Download or read book Rowan of the Wood written by Christine Rose and published by Dalton Pub. This book was released on 2008-11-01 with total page 239 pages. Available in PDF, EPUB and Kindle. Book excerpt: Released by twelve-year-old Cullen after fourteen centuries from imprisonment in his magic wand, Rowan, a wizard, enlists his aid in finding out what has happened, and in dealing with Rowan's bride from the distant past, who has become evil.
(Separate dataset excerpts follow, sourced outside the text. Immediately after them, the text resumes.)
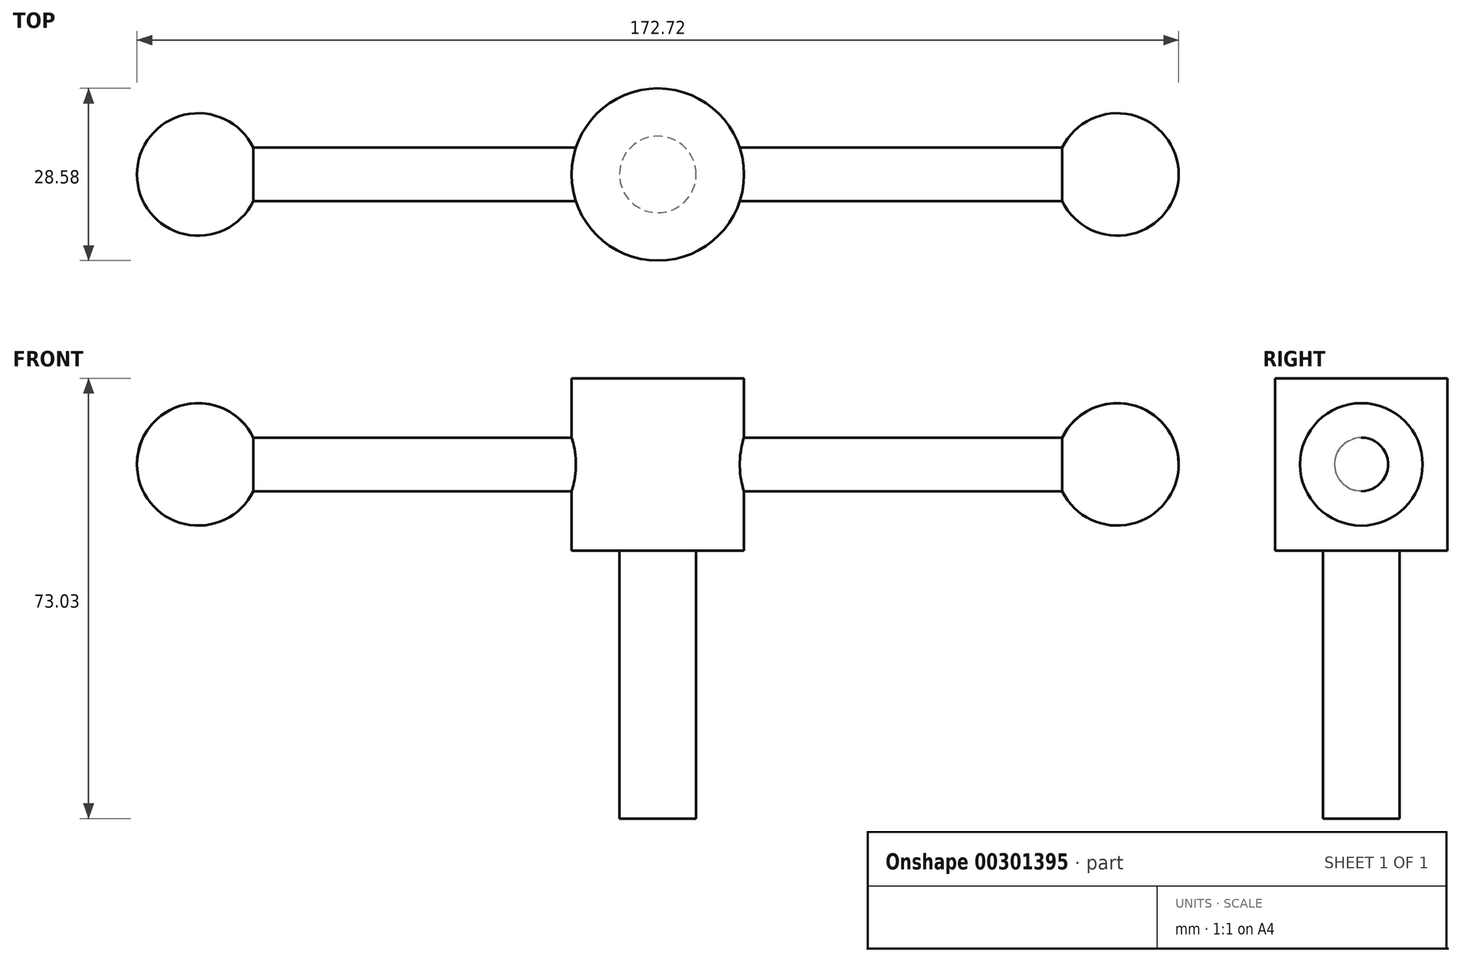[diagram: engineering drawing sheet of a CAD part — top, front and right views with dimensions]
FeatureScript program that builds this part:
annotation { "Feature Type Name" : "Feature", "Feature Type Description" : "" }
export const myFeature = defineFeature(function(context is Context, id is Id, definition is map)
    precondition{}
    {
        {
            var Q0;
            Q0=qCreatedBy(makeId("Top.planeOp"),FACE);
            var sketch = newSketch(context, id + "F0", { "sketchPlane" : qUnion([Q0])});
            skCircle(sketch, "E0", {"center": v(0, 0) * mm, "radius": 14.29 * mm});
            skSolve(sketch);
        }
        {
            var Q0;
            Q0=makeQuery(id+"F0.imprint","IMPRINT",FACE,{"disambiguationData":[TD([[makeQuery(id+"F0.imprint","IMPRINT",EDGE,{"derivedFrom":sQuery(id+"F0.wireOp",EDGE,"E0")}),1.0]])]});
            extrude(context, id + "F1", {"entities" : qUnion([Q0]), "endBound" : BoundingType.SYMMETRIC, "depth" : 28.57 * mm});
        }
        {
            var Q0;
            Q0=makeQuery(id+"F1.opExtrude","CAP_FACE",FACE,{"disambiguationData":[OSD([sQuery(id+"F0.wireOp",EDGE,"E0")])],"isStart":true});
            var sketch = newSketch(context, id + "F2", { "sketchPlane" : qUnion([Q0])});
            skCircle(sketch, "E1", {"center": v(0, 0) * mm, "radius": 6.35 * mm});
            skSolve(sketch);
        }
        {
            var Q0;
            Q0=makeQuery(id+"F2.imprint","IMPRINT",FACE,{"disambiguationData":[TD([[makeQuery(id+"F2.imprint","IMPRINT",EDGE,{"derivedFrom":sQuery(id+"F2.wireOp",EDGE,"E1")}),1.0]])]});
            extrude(context, id + "F3", {"entities" : qUnion([Q0]), "operationType" : NewBodyOperationType.ADD, "depth" : 44.45 * mm});
        }
        {
            var Q0;
            Q0=qCreatedBy(makeId("Right.planeOp"),FACE);
            var sketch = newSketch(context, id + "F4", { "sketchPlane" : qUnion([Q0])});
            skCircle(sketch, "E2", {"center": v(0, 0) * mm, "radius": 4.45 * mm});
            skSolve(sketch);
        }
        {
            var Q0;
            Q0 = qSketchRegion(id + "F4", true);
            extrude(context, id + "F5", {"entities" : qUnion([Q0]), "operationType" : NewBodyOperationType.ADD, "endBound" : BoundingType.SYMMETRIC, "depth" : 152.4 * mm});
        }
        {
            var Q0;
            Q0=qCreatedBy(makeId("Front.planeOp"),FACE);
            var sketch = newSketch(context, id + "F6", { "sketchPlane" : qUnion([Q0])});
            skArc(sketch, "E3", {"start": v(-66.04, 0) * mm, "mid": v(-76.2, 10.16) * mm, "end": v(-86.36, 0) * mm});
            skLineSegment(sketch, "E4", {"start": v(-86.36, 0) * mm, "end": v(-66.04, 0) * mm});
            skSolve(sketch);
        }
        {
            var Q0;
            Q0=makeQuery(id+"F6.imprint","IMPRINT",FACE,{"disambiguationData":[TD([[makeQuery(id+"F6.imprint","IMPRINT",EDGE,{"derivedFrom":sQuery(id+"F6.wireOp",EDGE,"E3")}),1.0]])]});
            var Q1;
            Q1=makeQuery(id+"F5.opExtrude","CAP_EDGE",EDGE,{"disambiguationData":[OSD([sQuery(id+"F4.wireOp",EDGE,"E2")])],"isStart":true});
            revolve(context, id + "F7", {"operationType" : NewBodyOperationType.ADD, "entities" : qUnion([Q0]), "axis" : qUnion([Q1]), "revolveType" : RevolveType.FULL});
        }
        {
            var Q0;
            Q0=qCreatedBy(makeId("Front.planeOp"),FACE);
            var sketch = newSketch(context, id + "F8", { "sketchPlane" : qUnion([Q0])});
            skArc(sketch, "E5", {"start": v(86.36, 0) * mm, "mid": v(76.2, 10.16) * mm, "end": v(66.04, 0) * mm});
            skLineSegment(sketch, "E6", {"start": v(86.36, 0) * mm, "end": v(66.04, 0) * mm});
            skSolve(sketch);
        }
        {
            var Q0;
            Q0=makeQuery(id+"F8.imprint","IMPRINT",FACE,{"disambiguationData":[TD([[makeQuery(id+"F8.imprint","IMPRINT",EDGE,{"derivedFrom":sQuery(id+"F8.wireOp",EDGE,"E5")}),1.0]])]});
            var Q1;
            Q1=makeQuery(id+"F5.opExtrude","CAP_EDGE",EDGE,{"disambiguationData":[OSD([sQuery(id+"F4.wireOp",EDGE,"E2")])],"isStart":false});
            revolve(context, id + "F9", {"operationType" : NewBodyOperationType.ADD, "entities" : qUnion([Q0]), "axis" : qUnion([Q1]), "revolveType" : RevolveType.FULL});
        }
    });
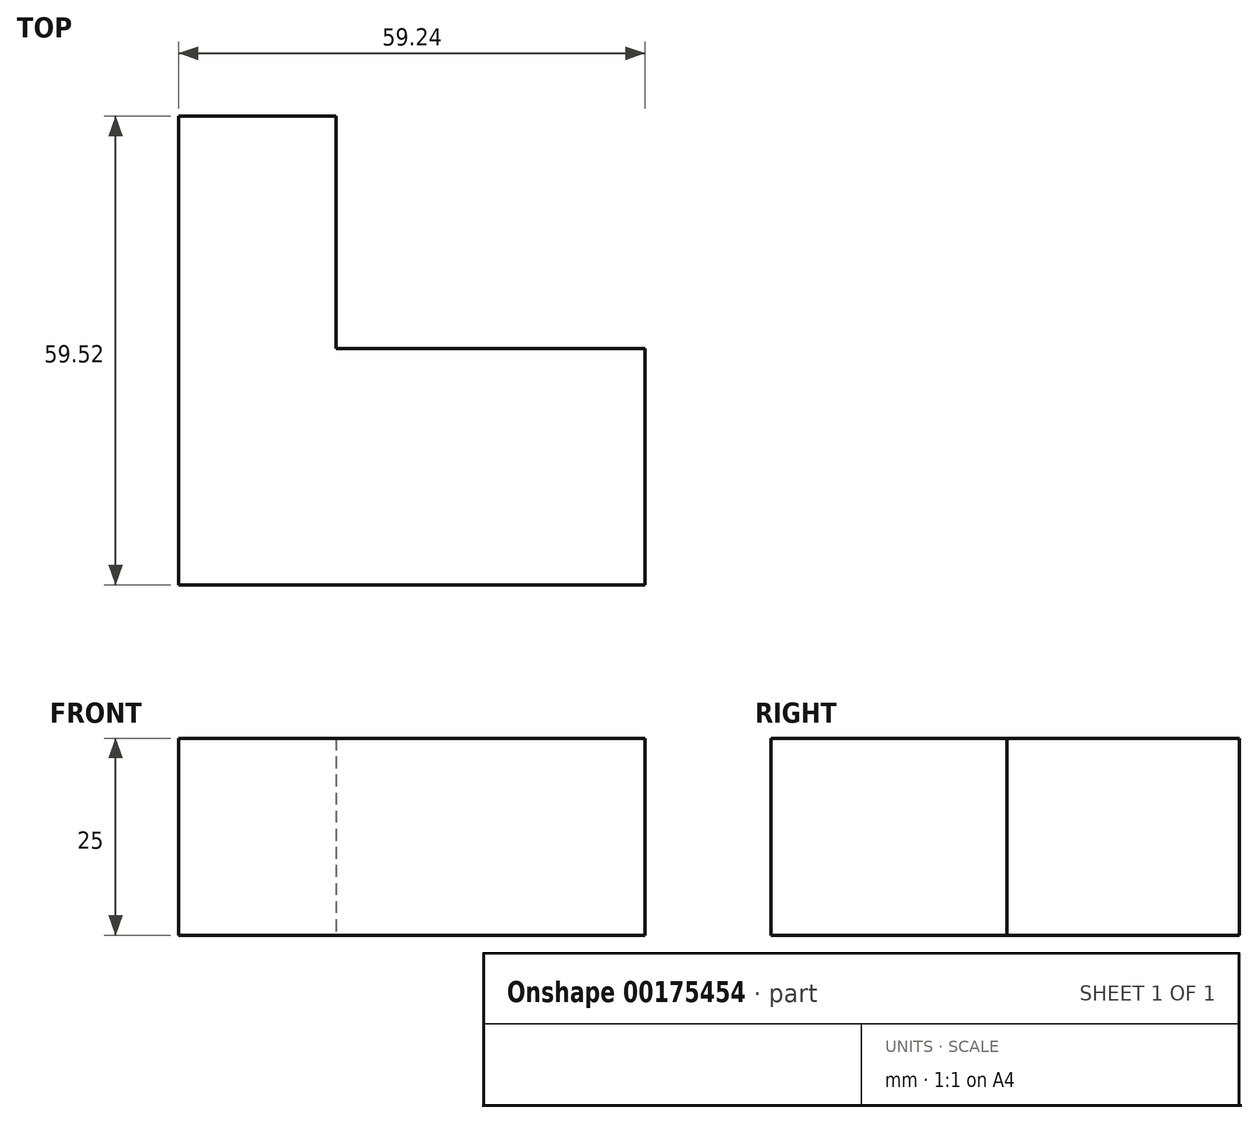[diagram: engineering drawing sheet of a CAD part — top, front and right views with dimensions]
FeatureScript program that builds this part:
annotation { "Feature Type Name" : "Feature", "Feature Type Description" : "" }
export const myFeature = defineFeature(function(context is Context, id is Id, definition is map)
    precondition{}
    {
        {
            var Q0;
            Q0=qCreatedBy(makeId("Top.planeOp"),FACE);
            var sketch = newSketch(context, id + "F0", { "sketchPlane" : qUnion([Q0])});
            skLineSegment(sketch, "E0", {"start": v(-54.98, 54.87) * mm, "end": v(-34.98, 54.87) * mm});
            skLineSegment(sketch, "E1", {"start": v(-54.98, 54.87) * mm, "end": v(-54.98, -5.13) * mm});
            skLineSegment(sketch, "E2", {"start": v(-55.74, -4.65) * mm, "end": v(4.26, -4.65) * mm});
            skLineSegment(sketch, "E3", {"start": v(4.26, -4.65) * mm, "end": v(4.26, 25.35) * mm});
            skLineSegment(sketch, "E4", {"start": v(4.26, 25.35) * mm, "end": v(-34.98, 25.35) * mm});
            skLineSegment(sketch, "E5", {"start": v(-34.98, 25.35) * mm, "end": v(-34.98, 54.87) * mm});
            skSolve(sketch);
        }
        {
            var Q0;
            {var subQ4=sQuery(id+"F0.wireOp",EDGE,"E0");Q0=makeQuery(id+"F0.imprint","IMPRINT",FACE,{"disambiguationData":[TD([[makeQuery(id+"F0.imprint","IMPRINT",EDGE,{"derivedFrom":subQ4}),-1.0]])]});}
            extrude(context, id + "F1", {"entities" : qUnion([Q0]), "depth" : 25 * mm});
        }
    });
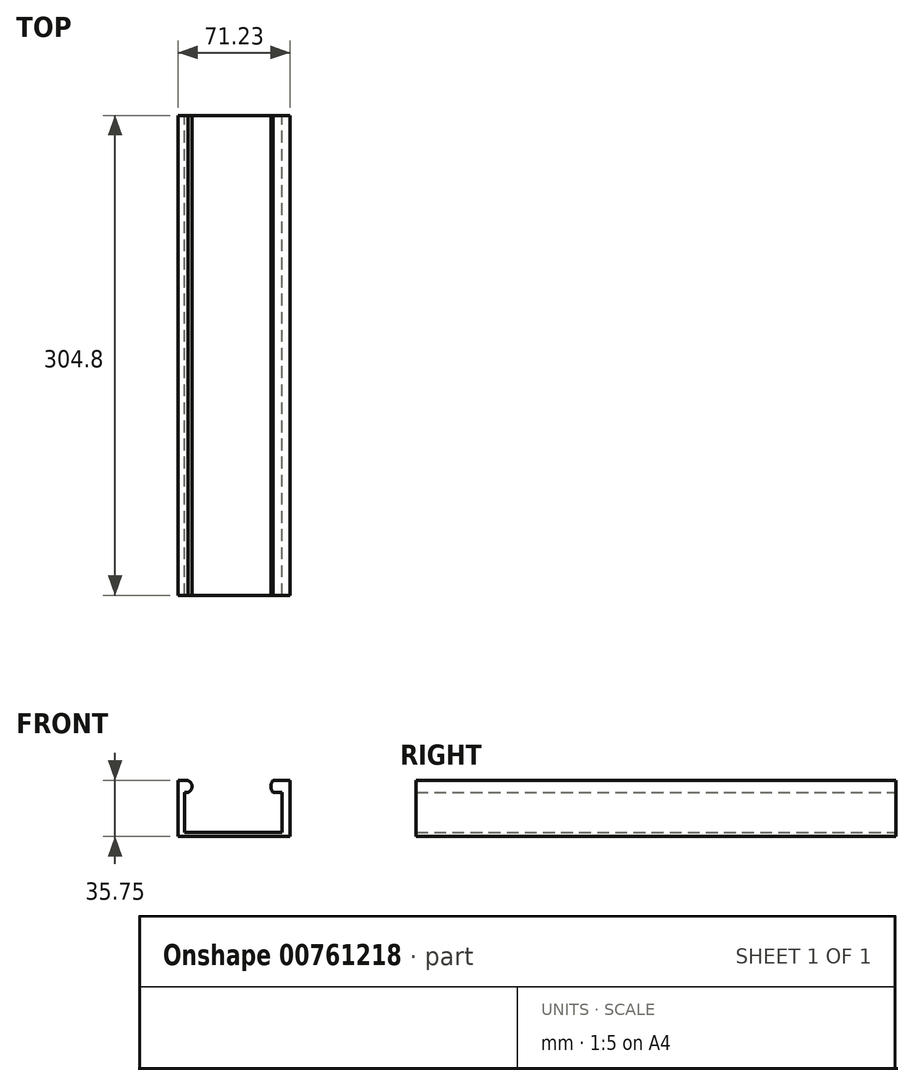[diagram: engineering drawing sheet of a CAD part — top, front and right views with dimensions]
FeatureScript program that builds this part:
annotation { "Feature Type Name" : "Feature", "Feature Type Description" : "" }
export const myFeature = defineFeature(function(context is Context, id is Id, definition is map)
    precondition{}
    {
        {
            var Q0;
            Q0=qCreatedBy(makeId("Front.planeOp"),FACE);
            var sketch = newSketch(context, id + "F0", { "sketchPlane" : qUnion([Q0])});
            skLineSegment(sketch, "E0", {"start": v(22.98, 19.54) * mm, "end": v(22.98, -16.2) * mm});
            skLineSegment(sketch, "E1", {"start": v(22.98, -16.2) * mm, "end": v(-48.25, -16.2) * mm});
            skLineSegment(sketch, "E2", {"start": v(-48.25, -16.2) * mm, "end": v(-48.25, 19.35) * mm});
            skLineSegment(sketch, "E3", {"start": v(-42.05, 11.73) * mm, "end": v(-44.22, 11.73) * mm});
            skLineSegment(sketch, "E4", {"start": v(-44.22, 11.73) * mm, "end": v(-44.22, -13.67) * mm});
            skLineSegment(sketch, "E5", {"start": v(-44.22, -13.67) * mm, "end": v(17.78, -13.67) * mm});
            skLineSegment(sketch, "E6", {"start": v(17.78, -13.67) * mm, "end": v(17.78, 11.73) * mm});
            skLineSegment(sketch, "E7", {"start": v(17.78, 11.73) * mm, "end": v(11.94, 11.73) * mm});
            skLineSegment(sketch, "E8", {"start": v(11.95, 19.38) * mm, "end": v(22.98, 19.54) * mm});
            skLineSegment(sketch, "E9", {"start": v(-42.06, 19.36) * mm, "end": v(-48.25, 19.35) * mm});
            skPoint(sketch, "E10.centerSnap0", {"position": v(10.28, 15.54) * mm});
            skArc(sketch, "E11", {"start": v(-42.05, 11.73) * mm, "mid": v(-39.42, 15.55) * mm, "end": v(-42.06, 19.36) * mm});
            skArc(sketch, "E12.trimOffspring", {"start": v(11.95, 19.38) * mm, "mid": v(10.65, 15.56) * mm, "end": v(11.94, 11.73) * mm});
            skSolve(sketch);
        }
        {
            var Q0;
            Q0 = qSketchRegion(id + "F0", true);
            extrude(context, id + "F1", {"entities" : qUnion([Q0]), "depth" : 304.8 * mm, "offsetDistance" : 25.4 * mm});
        }
    });
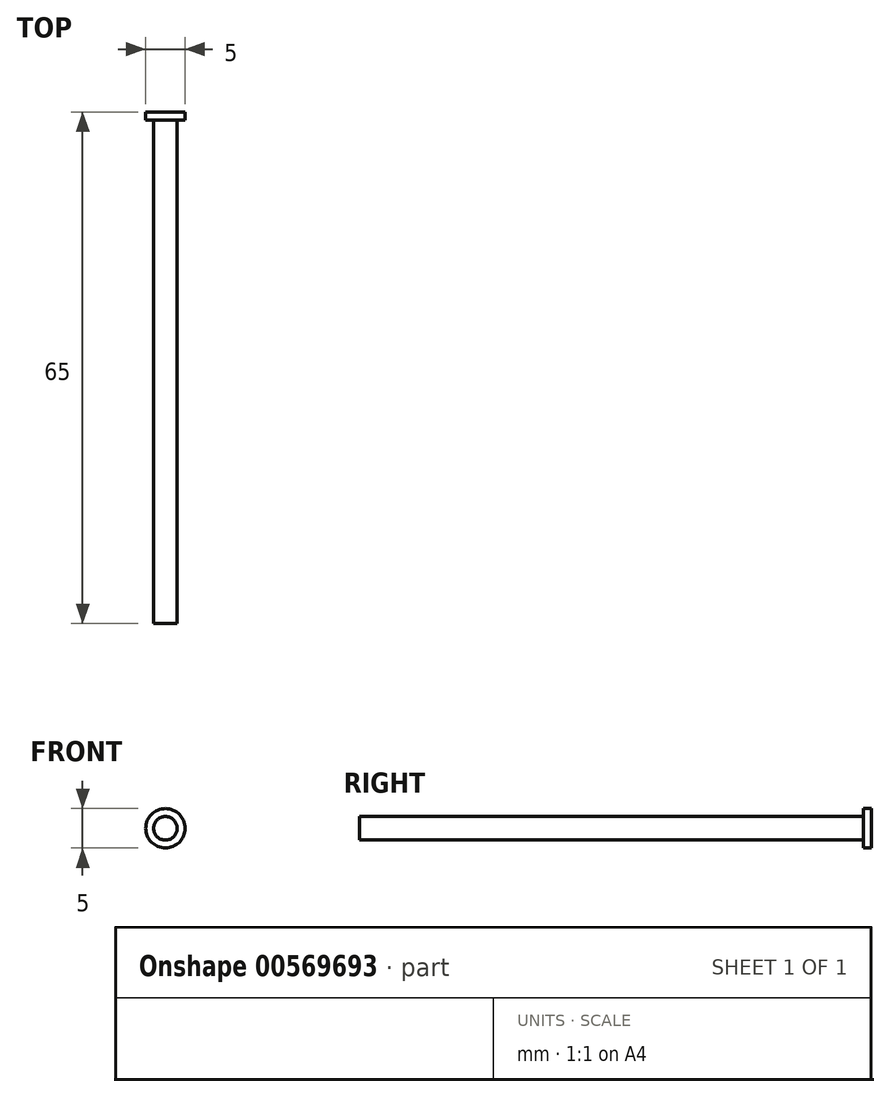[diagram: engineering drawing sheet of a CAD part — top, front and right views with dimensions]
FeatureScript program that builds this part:
annotation { "Feature Type Name" : "Feature", "Feature Type Description" : "" }
export const myFeature = defineFeature(function(context is Context, id is Id, definition is map)
    precondition{}
    {
        {
            var Q0;
            Q0=qCreatedBy(makeId("Front.planeOp"),FACE);
            var sketch = newSketch(context, id + "F0", { "sketchPlane" : qUnion([Q0])});
            skCircle(sketch, "E0", {"center": v(0, 0) * mm, "radius": 2.5 * mm});
            skCircle(sketch, "E1", {"center": v(0, 0) * mm, "radius": 1.5 * mm});
            skSolve(sketch);
        }
        {
            var Q0;
            Q0 = qSketchRegion(id + "F0", true);
            var Q1;
            Q1=makeQuery(id+"F0.imprint","IMPRINT",FACE,{"disambiguationData":[TD([[makeQuery(id+"F0.imprint","IMPRINT",EDGE,{"derivedFrom":sQuery(id+"F0.wireOp",EDGE,"E1")}),1.0]])]});
            extrude(context, id + "F1", {"entities" : qUnion([Q0, Q1]), "depth" : 1 * mm, "offsetDistance" : 25 * mm});
        }
        {
            var Q0;
            Q0=makeQuery(id+"F0.imprint","IMPRINT",FACE,{"disambiguationData":[TD([[makeQuery(id+"F0.imprint","IMPRINT",EDGE,{"derivedFrom":sQuery(id+"F0.wireOp",EDGE,"E1")}),1.0]])]});
            extrude(context, id + "F2", {"entities" : qUnion([Q0]), "operationType" : NewBodyOperationType.ADD, "depth" : 64 * mm, "offsetDistance" : 25 * mm});
        }
        {
            var Q0;
            Q0=makeQuery(id+"F2.opExtrude","CAP_FACE",FACE,{"disambiguationData":[OSD([sQuery(id+"F0.wireOp",EDGE,"E1")])],"isStart":false});
            extrude(context, id + "F3", {"entities" : qUnion([Q0]), "operationType" : NewBodyOperationType.ADD, "depth" : 1 * mm, "offsetDistance" : 25 * mm});
        }
    });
Download or read book Money a Memoir written by Liz Perle and published by Macmillan + ORM. This book was released on 2007-04-01 with total page 248 pages. Available in PDF, EPUB and Kindle. Book excerpt: A bold and personal book that digs below the surface of one of society's last taboos-money-and illuminates how women's emotional relationship with it affects every part of their lives Long ago, and not entirely consciously, Liz Perle made a quiet contract with cash: she would do what it took to get it-work hard, marry right-but she didn't want to have to think about it too much. The subject of money had, since childhood, been quietly sidestepped, a shadowy factor whose private influence was impolite to discuss. This deliberate denial eventually exacted its price, however, when a sudden divorce left Perle with no home, no job, and a four-year-old with a box of toys. She realized she could no longer afford to leave her murky and fraught relationship with money unexamined. What Perle discovered as she reassembled her life was that almost every woman she knew also subscribed to this strange and emotional code of discretion-even though it laced through their relationships with their parents, lovers, husbands, children, friends, co-workers, and communities. Women who were all too willing to tell each other about their deepest secrets or sexual assets still kept mum when it came to their financial ones. In Money, A Memoir, Perle attempts to break this silence, adding her own story to the anecdotes and insights of psychologists, researchers, and more than 200 "ordinary" women. It turned out that when money was the topic, most women needed permission to talk. The result is an insightful, unflinching look at the once subtle and commanding influence of money on our every relationship.